JAKARTA, GRESNEWS.COM - PT Pertamina (Persero) menyatakan semua program pengendalian Bahan Bakar Minyak (BBM) Subsidi yang dicanangkan melalui Kementerian Energi dan Sumber Daya Mineral (ESDM) dan BPH Migas (Badan Pengatur Hilir Minyak dan Gas Bumi) tidak efektif. Program yang dicanangkan tersebut diantaranya yaitu pembatasan pembelian solar sesuai jam operasional dari pukul 08.00 sampai pukul 18.00 di Jakarta Pusat.

Ada juga program pelarangan penjualan BBM bersubsidi jenis premium di rest area jalan tol dan pengendalian solar untuk nelayan. Begitu juga dengan program pemasangan stiker pelarangan penggunaan BBM subsidi bagi kendaraan dinas pemerintahan dan perusahaan BUMN.

Direktur Pemasaran dan Niaga PT Pertamina (Persero) Hanung Budya mengatakan kebijakan seperti pelarangan penjualan BBM subsidi di rest area jalan tol tidak berjalan efektif karena kuota BBM bersubsidi untuk dijual di area jalan tol sebesar 700 kiloliter, kemudian beralih ke SPBU di luar jalan tol. "Kita bisa simpulkan bahwa penutupan SPBU atau penjualan premium di SPBU jalan tol yang volumenya 700 Kl tidak efektif untuk mengurangi konsumsi. Malah SPBU di luar jalan tol volumenya tambah persis 700 Kl. Jadi yang terjadi efek balon," kata Hanung di Bandara Udara Halim Perdana Kusuma, Jakarta, Rabu (27/8).

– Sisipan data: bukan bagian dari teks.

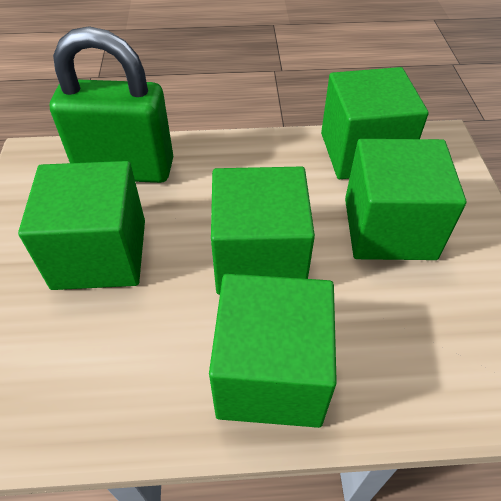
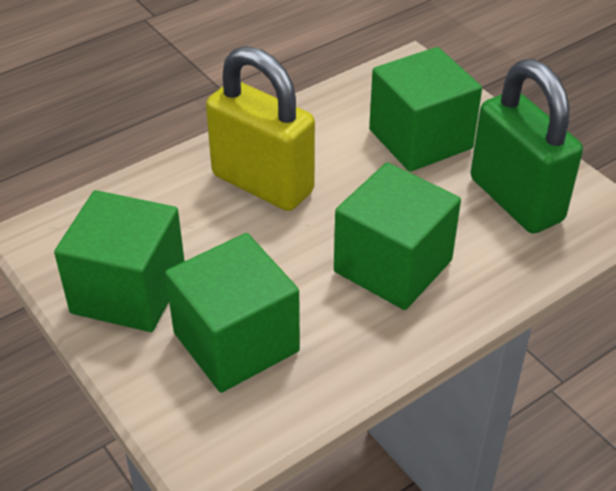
green cube: 5 -> 4
yellow padlock: 0 -> 1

Begitu juga, kebijakan pemerintah lewat Keputusan Menteri ESDM No 01 Tahun 2013 yang melarang penggunaan BBM subsidi untuk kendaraan dinas Kementerian BUMN, pemerintah, atau BUMD dan sektor pertambangan serta perkebunan, kehutanan juga tidak berjalan efektif. Menurutnya pada saat kebijakan tersebut dikeluarkan hingga saat ini sudah tidak ada lagi yang memasang stiker tersebut. Sehingga operator SPBU tidak ada pegangan untuk mengendalikan BBM.

Hanung mengatakan jika kebijakan-kebijakan tersebut dijalankan dengan benar, maka sejatinya dapat menghemat BBM bersubsidi jenis premium dan solar sebesar 500 ribu Kl dalam waktu setahun. "Berdasarkan fakta tersebut harus ada kebijakan tambahan untuk mengendalikan BBM subsidi," kata Hanung.

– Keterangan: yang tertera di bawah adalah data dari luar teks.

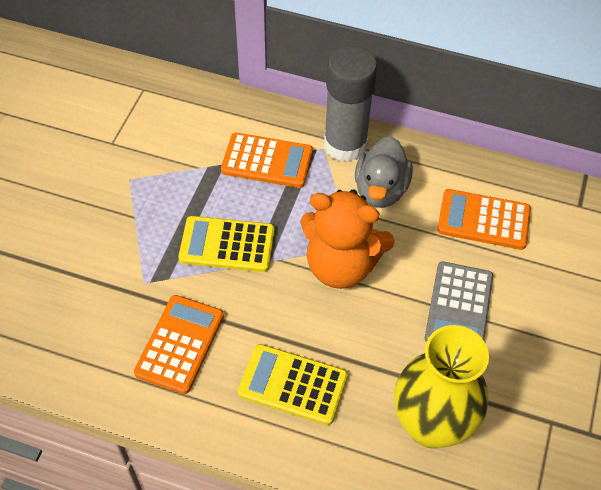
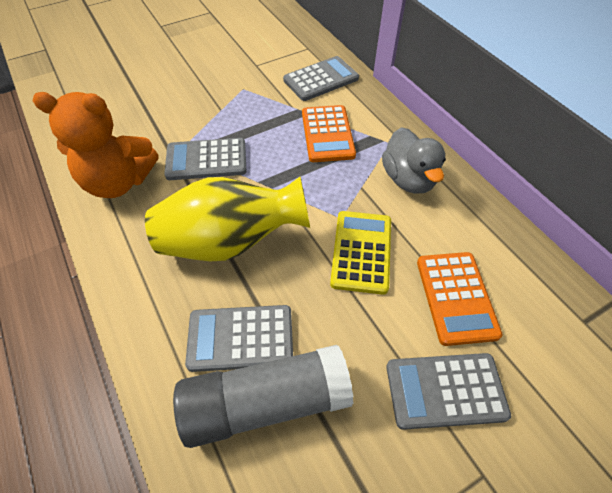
grey calculator: 1 -> 4
orange calculator: 3 -> 2
yellow calculator: 2 -> 1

Direktur Eksekutif Energi Watch Mamit Setiawan menilai kebijakan pengendalian BBM yang kemarin diterapkan oleh pemerintah merupakan kebijakan setengah hati. Kata dia, jika pemerintah mau serius mengendalikan BBM bersubsidi, pastinya saat ini tidak akan terjadi kelangkaan BBM bersubsidi. "Kelangkaan BBM subsidi yang terjadi di berbagai daerah karena kuota yang disediakan per daerah oleh Pertamina sudah melampaui kuota," ujarnya kepada Gresnews.com, Rabu (27/8).

Sudah begitu, di sisa waktu pemerintahannya, Presiden Susilo Bambang Yudhoyono juga tidak mau menaikkan harga BBM bersubsidi. Akibatnya, kata Mamit, secara otomatis ketika terjadi kelangkaan BBM bersubsidi, pemerintahan yang baru nantinya terpaksa harus menaikkan harga BBM bersubsidi. "Jika harga BBM subsidi tidak serta merta langsung dinaikan pastinya untuk menambal kekurangan kuota BBM, pemerintah yang baru pasti akan mengajukan penambahan kuota BBM," katanya.

Seandainya pemerintahan Jokowi-JK yang akan dilantik pada Oktober nanti tidak melakukan salah satu diantara menaikkan harga BBM bersubsidi atau menambah kuota, dipastikan kiamat BBM bersubsidi akan terjadi. "Pasti ada kenaikan kuota, pasti akhir tahun ini akan jebol kuotanya," kata Mamit.